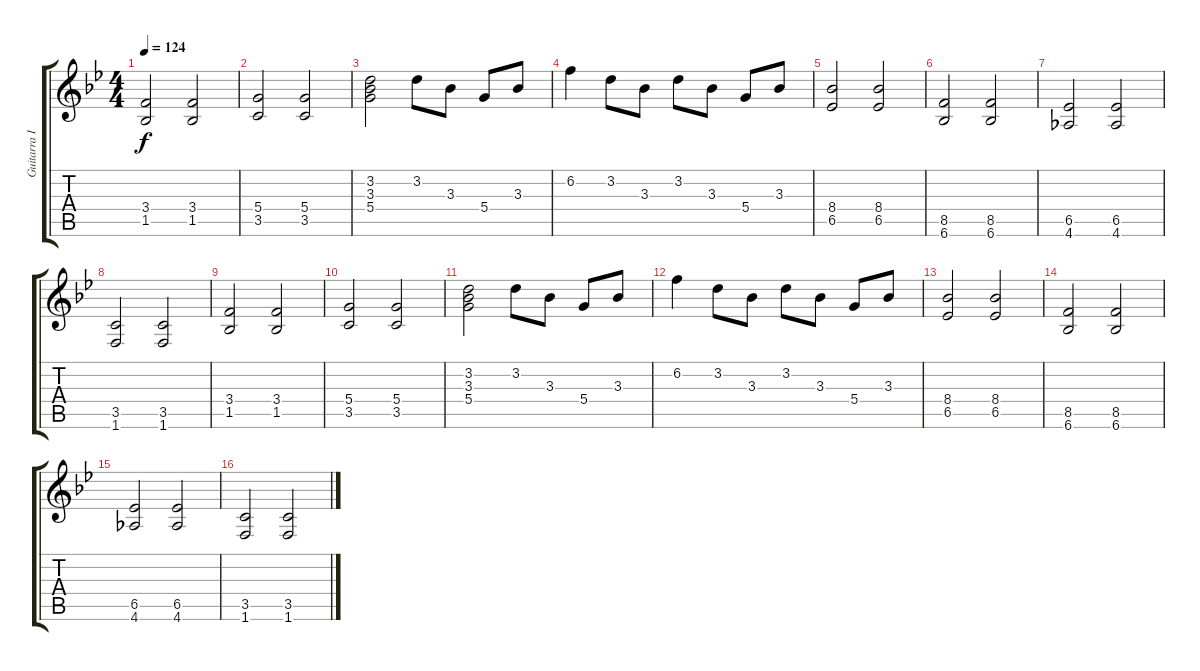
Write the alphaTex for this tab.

\track ("Guitarra III" "Guitarra I") {instrument distortionguitar}
\staff {score tabs}
\tuning (E4 B3 G3 D3 A2 E2) {hide}
\ts (4 4)
\tempo 124
\clef g2
\ks bb
(3.4 1.5).2{dy f} (3.4 1.5).2 |
(5.4 3.5).2 (5.4 3.5).2 |
(3.2 3.3 5.4).2 3.2.8 3.3.8 5.4.8 3.3.8 |
6.2.4 3.2.8 3.3.8 3.2.8 3.3.8 5.4.8 3.3.8 |
(8.4 6.5).2 (8.4 6.5).2 |
(8.5 6.6).2 (8.5 6.6).2 |
(6.5 4.6).2 (6.5 4.6).2 |
(3.5 1.6).2 (3.5 1.6).2 |
(3.4 1.5).2 (3.4 1.5).2 |
(5.4 3.5).2 (5.4 3.5).2 |
(3.2 3.3 5.4).2 3.2.8 3.3.8 5.4.8 3.3.8 |
6.2.4 3.2.8 3.3.8 3.2.8 3.3.8 5.4.8 3.3.8 |
(8.4 6.5).2 (8.4 6.5).2 |
(8.5 6.6).2 (8.5 6.6).2 |
(6.5 4.6).2 (6.5 4.6).2 |
(3.5 1.6).2 (3.5 1.6).2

════════════════

▶ What to do
Arrange each line of the records above as a numbered list, omitting blank lines and leaving the pictures out of your answer.

▶ The result
1. Write the alphaTex for this tab.
2. \track ("Guitarra III" "Guitarra I") {instrument distortionguitar}
3. \staff {score tabs}
4. \tuning (E4 B3 G3 D3 A2 E2) {hide}
5. \ts (4 4)
6. \tempo 124
7. \clef g2
8. \ks bb
9. (3.4 1.5).2{dy f} (3.4 1.5).2 |
10. (5.4 3.5).2 (5.4 3.5).2 |
11. (3.2 3.3 5.4).2 3.2.8 3.3.8 5.4.8 3.3.8 |
12. 6.2.4 3.2.8 3.3.8 3.2.8 3.3.8 5.4.8 3.3.8 |
13. (8.4 6.5).2 (8.4 6.5).2 |
14. (8.5 6.6).2 (8.5 6.6).2 |
15. (6.5 4.6).2 (6.5 4.6).2 |
16. (3.5 1.6).2 (3.5 1.6).2 |
17. (3.4 1.5).2 (3.4 1.5).2 |
18. (5.4 3.5).2 (5.4 3.5).2 |
19. (3.2 3.3 5.4).2 3.2.8 3.3.8 5.4.8 3.3.8 |
20. 6.2.4 3.2.8 3.3.8 3.2.8 3.3.8 5.4.8 3.3.8 |
21. (8.4 6.5).2 (8.4 6.5).2 |
22. (8.5 6.6).2 (8.5 6.6).2 |
23. (6.5 4.6).2 (6.5 4.6).2 |
24. (3.5 1.6).2 (3.5 1.6).2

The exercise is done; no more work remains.